Amelia Valcárcel –y otras de esta corriente– son capaces de enunciar que “vivimos en una civilización feminista”, que la “civilización occidental es la primera en la historia que tiene ese rasgo presente”. Es decir, nuestras sociedades son superiores a las demás. A esto Sarah Farris le ha llamado femonacionalismo, un concepto que le sirve para explicar cómo está relacionado con las estrategias discursivas de las extremas derechas europeas que convergen con estas feministas en su supremacismo occidental. También ha explicado cómo esta idea de “liberar a las musulmanas” –que implica su inclusión en el mercado laboral– es funcional para poder aumentar el ejército de trabajo disponible en el sector de cuidados, algo que, indudablemente, les beneficia.

§ **MATERIAL PROPORCIONADO**

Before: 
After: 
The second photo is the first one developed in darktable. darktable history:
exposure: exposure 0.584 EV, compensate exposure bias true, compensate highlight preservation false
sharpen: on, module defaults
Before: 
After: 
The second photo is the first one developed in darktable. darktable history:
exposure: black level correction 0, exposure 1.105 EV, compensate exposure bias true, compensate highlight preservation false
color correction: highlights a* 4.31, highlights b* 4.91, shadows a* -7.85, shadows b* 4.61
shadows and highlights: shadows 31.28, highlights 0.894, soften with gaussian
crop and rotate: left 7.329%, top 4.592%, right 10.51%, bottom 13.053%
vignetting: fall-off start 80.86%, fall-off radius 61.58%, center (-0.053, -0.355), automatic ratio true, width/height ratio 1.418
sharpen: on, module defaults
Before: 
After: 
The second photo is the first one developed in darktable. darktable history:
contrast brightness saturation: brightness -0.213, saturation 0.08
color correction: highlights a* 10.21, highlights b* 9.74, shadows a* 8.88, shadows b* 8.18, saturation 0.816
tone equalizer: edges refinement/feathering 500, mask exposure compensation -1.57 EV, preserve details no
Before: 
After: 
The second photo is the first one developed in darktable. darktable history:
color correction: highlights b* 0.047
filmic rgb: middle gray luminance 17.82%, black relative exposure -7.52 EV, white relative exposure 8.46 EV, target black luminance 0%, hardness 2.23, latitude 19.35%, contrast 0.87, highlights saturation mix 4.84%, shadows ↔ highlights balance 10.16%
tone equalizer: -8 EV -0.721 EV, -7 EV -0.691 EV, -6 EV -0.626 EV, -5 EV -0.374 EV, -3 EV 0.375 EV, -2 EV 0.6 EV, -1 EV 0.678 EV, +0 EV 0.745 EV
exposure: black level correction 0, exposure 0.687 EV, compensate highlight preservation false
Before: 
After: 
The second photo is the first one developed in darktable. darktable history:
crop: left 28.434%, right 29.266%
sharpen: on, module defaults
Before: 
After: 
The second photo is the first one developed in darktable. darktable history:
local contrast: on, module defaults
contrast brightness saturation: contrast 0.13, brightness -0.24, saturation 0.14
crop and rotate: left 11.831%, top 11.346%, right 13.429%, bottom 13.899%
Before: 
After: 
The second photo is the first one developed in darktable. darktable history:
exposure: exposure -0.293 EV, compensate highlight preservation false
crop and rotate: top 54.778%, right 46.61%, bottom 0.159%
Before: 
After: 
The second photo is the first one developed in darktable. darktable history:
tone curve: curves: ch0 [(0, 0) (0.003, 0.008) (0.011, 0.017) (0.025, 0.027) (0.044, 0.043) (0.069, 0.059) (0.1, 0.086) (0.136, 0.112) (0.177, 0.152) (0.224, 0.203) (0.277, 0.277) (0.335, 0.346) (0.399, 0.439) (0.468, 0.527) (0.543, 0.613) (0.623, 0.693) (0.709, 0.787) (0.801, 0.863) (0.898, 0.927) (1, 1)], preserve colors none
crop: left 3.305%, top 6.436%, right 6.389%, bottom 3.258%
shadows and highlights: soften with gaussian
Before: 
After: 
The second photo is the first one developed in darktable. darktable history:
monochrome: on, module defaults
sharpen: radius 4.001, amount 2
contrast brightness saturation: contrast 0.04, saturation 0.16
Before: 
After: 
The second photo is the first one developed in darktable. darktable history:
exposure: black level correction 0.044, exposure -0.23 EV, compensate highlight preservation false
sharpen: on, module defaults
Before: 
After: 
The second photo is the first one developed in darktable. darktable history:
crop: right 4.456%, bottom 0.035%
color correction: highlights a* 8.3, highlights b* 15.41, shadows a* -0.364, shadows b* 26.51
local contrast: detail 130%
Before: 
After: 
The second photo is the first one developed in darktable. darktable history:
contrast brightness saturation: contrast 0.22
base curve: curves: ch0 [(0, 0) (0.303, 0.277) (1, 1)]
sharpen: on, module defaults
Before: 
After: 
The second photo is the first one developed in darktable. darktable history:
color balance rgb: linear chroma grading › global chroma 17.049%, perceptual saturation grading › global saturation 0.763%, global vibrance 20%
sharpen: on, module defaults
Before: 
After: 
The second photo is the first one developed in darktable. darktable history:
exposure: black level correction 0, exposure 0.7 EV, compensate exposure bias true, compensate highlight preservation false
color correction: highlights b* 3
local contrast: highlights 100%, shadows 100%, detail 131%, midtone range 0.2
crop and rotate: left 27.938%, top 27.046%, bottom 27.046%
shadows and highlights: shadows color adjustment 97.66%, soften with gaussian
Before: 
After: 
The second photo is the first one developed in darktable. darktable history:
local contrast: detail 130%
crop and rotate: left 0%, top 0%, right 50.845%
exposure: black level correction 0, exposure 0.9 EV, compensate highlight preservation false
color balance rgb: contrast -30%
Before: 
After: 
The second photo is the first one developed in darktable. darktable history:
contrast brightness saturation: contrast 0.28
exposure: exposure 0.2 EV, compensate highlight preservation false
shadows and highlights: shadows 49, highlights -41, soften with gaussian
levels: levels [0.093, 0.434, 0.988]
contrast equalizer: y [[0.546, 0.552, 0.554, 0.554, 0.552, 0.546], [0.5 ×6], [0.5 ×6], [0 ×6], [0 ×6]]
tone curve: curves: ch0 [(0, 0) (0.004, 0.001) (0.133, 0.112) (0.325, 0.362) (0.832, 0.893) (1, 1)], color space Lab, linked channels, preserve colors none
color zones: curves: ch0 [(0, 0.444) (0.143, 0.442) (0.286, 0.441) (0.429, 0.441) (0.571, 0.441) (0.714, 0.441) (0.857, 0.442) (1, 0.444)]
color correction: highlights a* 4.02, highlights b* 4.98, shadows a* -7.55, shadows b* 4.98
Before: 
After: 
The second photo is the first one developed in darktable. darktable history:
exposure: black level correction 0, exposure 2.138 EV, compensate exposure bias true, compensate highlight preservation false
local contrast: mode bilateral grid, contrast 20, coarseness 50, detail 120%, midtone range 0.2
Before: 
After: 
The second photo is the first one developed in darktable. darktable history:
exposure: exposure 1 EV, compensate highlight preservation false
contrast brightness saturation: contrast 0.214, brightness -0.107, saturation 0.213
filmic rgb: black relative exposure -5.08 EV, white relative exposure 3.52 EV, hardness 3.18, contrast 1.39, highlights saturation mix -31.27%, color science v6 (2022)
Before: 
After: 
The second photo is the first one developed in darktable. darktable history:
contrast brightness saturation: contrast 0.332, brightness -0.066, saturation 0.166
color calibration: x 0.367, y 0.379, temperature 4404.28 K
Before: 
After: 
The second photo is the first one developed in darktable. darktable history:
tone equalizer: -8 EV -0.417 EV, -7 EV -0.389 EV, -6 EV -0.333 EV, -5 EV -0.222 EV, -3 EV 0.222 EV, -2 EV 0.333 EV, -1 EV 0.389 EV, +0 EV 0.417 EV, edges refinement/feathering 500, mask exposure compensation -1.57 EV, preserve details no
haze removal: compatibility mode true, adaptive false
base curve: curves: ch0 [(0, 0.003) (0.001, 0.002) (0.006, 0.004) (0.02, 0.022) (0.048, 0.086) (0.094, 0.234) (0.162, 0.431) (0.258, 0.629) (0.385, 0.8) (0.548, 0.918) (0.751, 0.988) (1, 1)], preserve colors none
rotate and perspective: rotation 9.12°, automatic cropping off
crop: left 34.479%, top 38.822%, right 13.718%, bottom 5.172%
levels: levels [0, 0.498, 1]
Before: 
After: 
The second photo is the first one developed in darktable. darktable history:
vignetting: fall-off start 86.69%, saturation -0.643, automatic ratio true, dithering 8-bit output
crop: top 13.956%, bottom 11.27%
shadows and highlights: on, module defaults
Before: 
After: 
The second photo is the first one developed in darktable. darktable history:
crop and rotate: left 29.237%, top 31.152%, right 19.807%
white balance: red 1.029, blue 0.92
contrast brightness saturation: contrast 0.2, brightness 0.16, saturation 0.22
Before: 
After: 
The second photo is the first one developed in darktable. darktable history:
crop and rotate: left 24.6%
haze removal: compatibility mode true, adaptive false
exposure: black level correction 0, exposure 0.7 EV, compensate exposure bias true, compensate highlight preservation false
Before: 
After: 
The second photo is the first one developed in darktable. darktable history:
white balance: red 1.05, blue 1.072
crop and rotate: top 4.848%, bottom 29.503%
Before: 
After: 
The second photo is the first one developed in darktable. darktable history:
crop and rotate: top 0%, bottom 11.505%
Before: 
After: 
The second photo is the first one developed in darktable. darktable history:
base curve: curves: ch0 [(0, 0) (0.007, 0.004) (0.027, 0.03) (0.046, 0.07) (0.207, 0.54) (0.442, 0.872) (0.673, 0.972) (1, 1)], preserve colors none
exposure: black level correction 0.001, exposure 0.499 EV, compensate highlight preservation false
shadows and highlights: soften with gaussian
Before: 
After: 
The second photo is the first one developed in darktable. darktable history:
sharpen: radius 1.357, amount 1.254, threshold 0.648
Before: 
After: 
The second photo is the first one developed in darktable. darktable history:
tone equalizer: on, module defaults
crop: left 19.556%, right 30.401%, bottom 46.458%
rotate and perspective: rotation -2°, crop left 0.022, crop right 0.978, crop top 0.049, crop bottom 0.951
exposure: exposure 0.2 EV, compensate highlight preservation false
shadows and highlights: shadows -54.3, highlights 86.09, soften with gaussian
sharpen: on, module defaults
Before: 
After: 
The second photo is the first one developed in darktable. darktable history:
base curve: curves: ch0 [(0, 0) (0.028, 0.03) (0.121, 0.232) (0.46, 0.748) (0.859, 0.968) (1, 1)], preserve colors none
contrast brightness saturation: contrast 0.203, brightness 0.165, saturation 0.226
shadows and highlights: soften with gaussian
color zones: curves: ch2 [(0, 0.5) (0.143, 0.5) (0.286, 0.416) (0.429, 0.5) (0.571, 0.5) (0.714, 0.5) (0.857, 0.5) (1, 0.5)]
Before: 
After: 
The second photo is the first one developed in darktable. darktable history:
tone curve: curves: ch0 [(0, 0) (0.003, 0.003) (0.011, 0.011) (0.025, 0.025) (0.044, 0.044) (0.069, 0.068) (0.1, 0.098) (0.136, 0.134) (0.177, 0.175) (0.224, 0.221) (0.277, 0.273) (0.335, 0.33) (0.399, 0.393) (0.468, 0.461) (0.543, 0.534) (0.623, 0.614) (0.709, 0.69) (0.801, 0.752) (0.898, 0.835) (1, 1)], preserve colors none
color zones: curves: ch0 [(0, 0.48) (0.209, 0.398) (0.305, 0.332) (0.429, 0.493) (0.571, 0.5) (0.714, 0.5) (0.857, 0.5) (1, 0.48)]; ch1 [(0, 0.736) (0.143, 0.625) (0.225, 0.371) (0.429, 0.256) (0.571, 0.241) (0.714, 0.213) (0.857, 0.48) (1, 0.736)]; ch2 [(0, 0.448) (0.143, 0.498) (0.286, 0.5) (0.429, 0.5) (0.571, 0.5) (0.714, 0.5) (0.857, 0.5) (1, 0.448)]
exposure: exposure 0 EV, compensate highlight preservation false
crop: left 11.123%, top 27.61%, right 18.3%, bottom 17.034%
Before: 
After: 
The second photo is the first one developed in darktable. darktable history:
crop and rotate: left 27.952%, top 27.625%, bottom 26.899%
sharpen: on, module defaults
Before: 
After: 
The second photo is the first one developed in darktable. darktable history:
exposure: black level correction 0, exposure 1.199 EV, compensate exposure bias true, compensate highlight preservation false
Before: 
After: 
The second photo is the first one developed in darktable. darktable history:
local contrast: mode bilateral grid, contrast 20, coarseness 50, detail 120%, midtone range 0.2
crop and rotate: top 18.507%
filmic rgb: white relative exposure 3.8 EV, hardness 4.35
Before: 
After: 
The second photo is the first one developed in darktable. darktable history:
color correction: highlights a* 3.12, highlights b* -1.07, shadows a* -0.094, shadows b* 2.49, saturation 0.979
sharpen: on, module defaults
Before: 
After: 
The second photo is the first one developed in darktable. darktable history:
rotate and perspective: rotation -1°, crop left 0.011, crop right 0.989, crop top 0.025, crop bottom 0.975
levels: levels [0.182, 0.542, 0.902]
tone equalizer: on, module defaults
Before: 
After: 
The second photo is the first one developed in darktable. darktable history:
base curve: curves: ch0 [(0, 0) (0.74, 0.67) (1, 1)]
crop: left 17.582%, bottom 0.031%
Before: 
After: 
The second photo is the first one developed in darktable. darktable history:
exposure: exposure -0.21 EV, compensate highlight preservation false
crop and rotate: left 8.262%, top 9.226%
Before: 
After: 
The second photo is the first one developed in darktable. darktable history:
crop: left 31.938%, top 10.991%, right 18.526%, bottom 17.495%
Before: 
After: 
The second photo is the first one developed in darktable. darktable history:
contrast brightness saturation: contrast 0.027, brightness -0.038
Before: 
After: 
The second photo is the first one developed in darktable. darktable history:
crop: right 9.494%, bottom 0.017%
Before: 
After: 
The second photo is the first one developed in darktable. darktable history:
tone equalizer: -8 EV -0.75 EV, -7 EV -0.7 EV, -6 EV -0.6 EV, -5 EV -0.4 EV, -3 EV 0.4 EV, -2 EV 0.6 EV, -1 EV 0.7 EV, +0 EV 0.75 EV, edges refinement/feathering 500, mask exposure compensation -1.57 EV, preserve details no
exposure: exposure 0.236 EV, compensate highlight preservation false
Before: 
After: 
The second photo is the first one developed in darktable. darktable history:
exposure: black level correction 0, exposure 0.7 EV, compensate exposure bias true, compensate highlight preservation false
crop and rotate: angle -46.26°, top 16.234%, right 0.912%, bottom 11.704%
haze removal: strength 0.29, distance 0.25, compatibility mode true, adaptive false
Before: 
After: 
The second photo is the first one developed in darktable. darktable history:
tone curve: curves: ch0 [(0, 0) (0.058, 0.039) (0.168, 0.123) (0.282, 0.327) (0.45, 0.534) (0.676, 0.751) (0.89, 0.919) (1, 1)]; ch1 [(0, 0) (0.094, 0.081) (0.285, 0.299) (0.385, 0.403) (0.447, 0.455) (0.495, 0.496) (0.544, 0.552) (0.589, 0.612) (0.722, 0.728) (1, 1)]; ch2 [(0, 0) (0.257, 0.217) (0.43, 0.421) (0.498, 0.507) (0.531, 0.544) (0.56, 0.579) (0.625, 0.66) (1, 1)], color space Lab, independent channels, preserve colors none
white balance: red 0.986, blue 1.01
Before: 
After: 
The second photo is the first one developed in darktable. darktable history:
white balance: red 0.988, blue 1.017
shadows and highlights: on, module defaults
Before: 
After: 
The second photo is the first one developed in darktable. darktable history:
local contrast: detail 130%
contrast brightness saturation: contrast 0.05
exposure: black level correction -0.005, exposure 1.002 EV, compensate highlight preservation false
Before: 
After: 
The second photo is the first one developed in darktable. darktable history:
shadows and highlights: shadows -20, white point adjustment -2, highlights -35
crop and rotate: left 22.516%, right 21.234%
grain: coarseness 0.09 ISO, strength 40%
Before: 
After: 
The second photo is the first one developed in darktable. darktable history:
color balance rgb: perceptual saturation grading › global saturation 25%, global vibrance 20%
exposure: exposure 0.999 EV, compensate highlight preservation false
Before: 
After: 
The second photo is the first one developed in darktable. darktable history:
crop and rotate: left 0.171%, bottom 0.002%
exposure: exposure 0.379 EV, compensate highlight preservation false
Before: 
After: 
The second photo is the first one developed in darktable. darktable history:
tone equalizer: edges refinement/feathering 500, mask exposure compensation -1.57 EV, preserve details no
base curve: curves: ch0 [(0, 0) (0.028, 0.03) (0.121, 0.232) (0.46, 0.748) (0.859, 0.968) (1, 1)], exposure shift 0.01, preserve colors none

§ **QUÉ REDACTAR**
Redacta la continuación del texto sobre el femonacionalismo, empezando justo después de su última oración.

§ **RESPUESTA AL EJERCICIO**
Como explican Ángeles Ramírez y Laura Mijares, para este feminismo la diversidad cultural se reconoce de una manera muy limitada: solo hay una naturaleza humana digna, una sola vida buena, una sola manera de organizarla, y quien no se adapte a esto ha de ser civilizado. Justificaciones clásicas de la empresa colonial. No hay que recorrer mucha distancia desde aquí para legitimar invasiones –como la de Afganistán– en nombre del feminismo, en una vuelta de tuerca del racismo imperialista. Pero además, para estas feministas que se consideran en la cuna de la civilización, solo hay un feminismo bueno –el que ellas representan— y esa superioridad les permite negar a otras personas, ya sean trans, trabajadoras sexuales o mujeres musulmanas que quieren liberarse en sus propios términos. Por supuesto, para las ilustradas el feminismo musulmán no existe, o no puede existir, y el velo tiene que se prohibido, incluso en las escuelas. Todas ellas coinciden sorprendentemente en esos puntos. Además, tratan de criminalizar el trabajo sexual –incluso a veces la pornografía– y no reconocen a las trabajadoras sexuales como interlocutoras válidas, niegan que puedan ser feministas, como niegan agencia a las mujeres con velo. Todas tienen que ser salvadas por ellas, es decir, por el Estado –del que en realidad forman parte–.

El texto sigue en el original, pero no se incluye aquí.